Control of alveolar surfactant in rats at rest and during prolonged hyperpnoea: pharmacological evidence for two tissue pools of surfactant.

1. Propranolol, atropine and indomethacin (i.p.) affect neither the amount (PLalv), nor the specific activity (PLalvsp.act.) of alveolar surfactant-type phospholipids lavaged from the lungs of unanaesthetized rats, either at rest or made hyperpnoeic for 24 h with 5%CO2/13%O2/82%N2. 2. Whereas salbutamol (280 micrograms kg-1 body weight, i.p.) consistently increased PLalv and PLalvsp.act., pilocarpine (1.5, 3, 10 and 50 mg kg-1, i.p.) and labetalol (1 and 5 mg kg-1, i.p.) had no effect.
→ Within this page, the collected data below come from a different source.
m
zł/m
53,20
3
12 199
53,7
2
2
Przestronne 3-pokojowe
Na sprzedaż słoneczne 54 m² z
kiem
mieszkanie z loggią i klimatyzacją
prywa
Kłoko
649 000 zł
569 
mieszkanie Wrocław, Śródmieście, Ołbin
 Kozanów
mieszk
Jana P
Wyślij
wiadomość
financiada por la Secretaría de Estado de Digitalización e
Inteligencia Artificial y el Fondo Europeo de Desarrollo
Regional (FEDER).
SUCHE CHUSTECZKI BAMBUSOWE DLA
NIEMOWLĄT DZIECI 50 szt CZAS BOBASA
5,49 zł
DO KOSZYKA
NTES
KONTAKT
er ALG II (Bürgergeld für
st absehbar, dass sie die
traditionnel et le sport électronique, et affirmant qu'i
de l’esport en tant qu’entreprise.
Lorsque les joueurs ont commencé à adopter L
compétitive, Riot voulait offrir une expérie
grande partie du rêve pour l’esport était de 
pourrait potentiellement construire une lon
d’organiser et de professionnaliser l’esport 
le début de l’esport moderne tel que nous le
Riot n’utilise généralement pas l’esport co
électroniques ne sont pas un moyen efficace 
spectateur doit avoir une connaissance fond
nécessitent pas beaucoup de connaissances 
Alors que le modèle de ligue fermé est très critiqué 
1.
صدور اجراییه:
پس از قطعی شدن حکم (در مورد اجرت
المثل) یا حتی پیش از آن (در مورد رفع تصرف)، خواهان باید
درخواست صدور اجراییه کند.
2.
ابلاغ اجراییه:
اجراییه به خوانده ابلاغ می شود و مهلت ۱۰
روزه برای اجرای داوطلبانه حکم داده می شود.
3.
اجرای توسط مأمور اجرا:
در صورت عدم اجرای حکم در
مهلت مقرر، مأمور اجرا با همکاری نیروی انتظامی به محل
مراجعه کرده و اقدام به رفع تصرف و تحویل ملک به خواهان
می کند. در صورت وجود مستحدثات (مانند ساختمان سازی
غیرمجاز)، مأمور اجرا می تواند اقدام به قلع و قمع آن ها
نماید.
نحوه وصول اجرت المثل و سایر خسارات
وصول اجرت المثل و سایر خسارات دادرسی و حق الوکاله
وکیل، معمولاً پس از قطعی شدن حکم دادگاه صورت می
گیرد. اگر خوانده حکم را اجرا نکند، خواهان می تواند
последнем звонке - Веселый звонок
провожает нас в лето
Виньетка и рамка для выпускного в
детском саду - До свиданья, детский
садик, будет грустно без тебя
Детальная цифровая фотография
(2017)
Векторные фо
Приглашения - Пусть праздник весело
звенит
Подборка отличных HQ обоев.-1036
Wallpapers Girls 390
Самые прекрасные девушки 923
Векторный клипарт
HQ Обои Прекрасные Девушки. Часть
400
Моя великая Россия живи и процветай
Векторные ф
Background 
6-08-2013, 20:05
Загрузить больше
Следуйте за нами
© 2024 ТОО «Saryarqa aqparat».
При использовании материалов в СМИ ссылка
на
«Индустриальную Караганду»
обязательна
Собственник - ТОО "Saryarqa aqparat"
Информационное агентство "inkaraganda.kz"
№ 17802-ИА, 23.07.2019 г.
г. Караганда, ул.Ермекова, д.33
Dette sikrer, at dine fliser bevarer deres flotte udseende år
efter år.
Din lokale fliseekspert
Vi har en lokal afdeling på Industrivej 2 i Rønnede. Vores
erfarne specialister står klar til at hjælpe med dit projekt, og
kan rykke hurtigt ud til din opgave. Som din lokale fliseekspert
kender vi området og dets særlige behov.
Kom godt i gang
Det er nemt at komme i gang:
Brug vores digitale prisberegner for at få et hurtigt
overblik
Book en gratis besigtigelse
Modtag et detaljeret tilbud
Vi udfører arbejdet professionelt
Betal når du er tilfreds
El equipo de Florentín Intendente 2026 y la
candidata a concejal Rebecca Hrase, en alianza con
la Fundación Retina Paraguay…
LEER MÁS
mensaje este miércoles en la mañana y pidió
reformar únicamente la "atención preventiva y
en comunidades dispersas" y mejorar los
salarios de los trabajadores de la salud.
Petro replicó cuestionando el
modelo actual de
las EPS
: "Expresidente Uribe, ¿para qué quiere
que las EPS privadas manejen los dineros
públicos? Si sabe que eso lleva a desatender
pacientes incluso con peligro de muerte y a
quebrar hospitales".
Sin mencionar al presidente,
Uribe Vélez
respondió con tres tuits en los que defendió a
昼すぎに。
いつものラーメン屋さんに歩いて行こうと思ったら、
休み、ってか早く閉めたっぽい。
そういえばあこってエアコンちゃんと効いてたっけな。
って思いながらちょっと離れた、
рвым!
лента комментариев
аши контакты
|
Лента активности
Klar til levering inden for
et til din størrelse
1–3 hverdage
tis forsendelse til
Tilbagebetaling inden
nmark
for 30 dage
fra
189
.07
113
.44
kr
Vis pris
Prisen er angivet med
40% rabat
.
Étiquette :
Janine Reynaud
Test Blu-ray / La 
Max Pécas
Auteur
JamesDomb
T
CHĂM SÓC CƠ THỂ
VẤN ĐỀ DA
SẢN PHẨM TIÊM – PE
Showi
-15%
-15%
The dose of pilocarpine reported by others to release surfactant (150 mg kg-1) induced marked salivation, diarrhoea, chromodacryorrhoea and a three-fold increase in tidal volume. 3. In the isolated perfused lung of the rat, salbutamol (1.5 microM) consistently increased PLalvsp.act, whereas pilocarpine (0.1 and 1 microM) had no effect on these variables. 4. In the isolated perfused lung, the maximum amount of surfactant that could be released by salbutamol (0.5 mM) was smaller than that which could be released in response to an increase in tidal volume (peak inflation pressure 28 cmH2O). 5. When the concentration of salbutamol in the isolated perfused lung was adjusted to produce the same increase in PLalv as did a single simulated deep breath, the PLalvsp.act was significantly increased by salbutamol, but not by the simulated deep breath. 6. We conclude, that neither the autonomic nervous system nor the prostaglandin system is essential for the release of surfactant at rest or during hyperpnoea. Furthermore, we suggest that two pools of surfactant, with different release mechanisms, exist in lung tissue.